* Request *
Copy the text of every record below, keeping each character, line break and symbol unchanged.

[Data entries]
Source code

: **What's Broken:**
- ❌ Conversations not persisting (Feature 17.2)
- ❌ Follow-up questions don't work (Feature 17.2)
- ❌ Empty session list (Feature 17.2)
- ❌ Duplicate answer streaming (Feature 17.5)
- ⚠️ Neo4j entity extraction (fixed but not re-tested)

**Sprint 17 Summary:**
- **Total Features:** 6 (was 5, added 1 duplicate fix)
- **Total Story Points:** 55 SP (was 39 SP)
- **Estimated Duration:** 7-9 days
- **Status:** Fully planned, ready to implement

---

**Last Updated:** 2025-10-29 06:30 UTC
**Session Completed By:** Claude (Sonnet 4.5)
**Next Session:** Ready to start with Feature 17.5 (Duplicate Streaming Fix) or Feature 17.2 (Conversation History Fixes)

* Solution to this problem *
Source code

: **What's Broken:**
- ❌ Conversations not persisting (Feature 17.2)
- ❌ Follow-up questions don't work (Feature 17.2)
- ❌ Empty session list (Feature 17.2)
- ❌ Duplicate answer streaming (Feature 17.5)
- ⚠️ Neo4j entity extraction (fixed but not re-tested)

**Sprint 17 Summary:**
- **Total Features:** 6 (was 5, added 1 duplicate fix)
- **Total Story Points:** 55 SP (was 39 SP)
- **Estimated Duration:** 7-9 days
- **Status:** Fully planned, ready to implement

---

**Last Updated:** 2025-10-29 06:30 UTC
**Session Completed By:** Claude (Sonnet 4.5)
**Next Session:** Ready to start with Feature 17.5 (Duplicate Streaming Fix) or Feature 17.2 (Conversation History Fixes)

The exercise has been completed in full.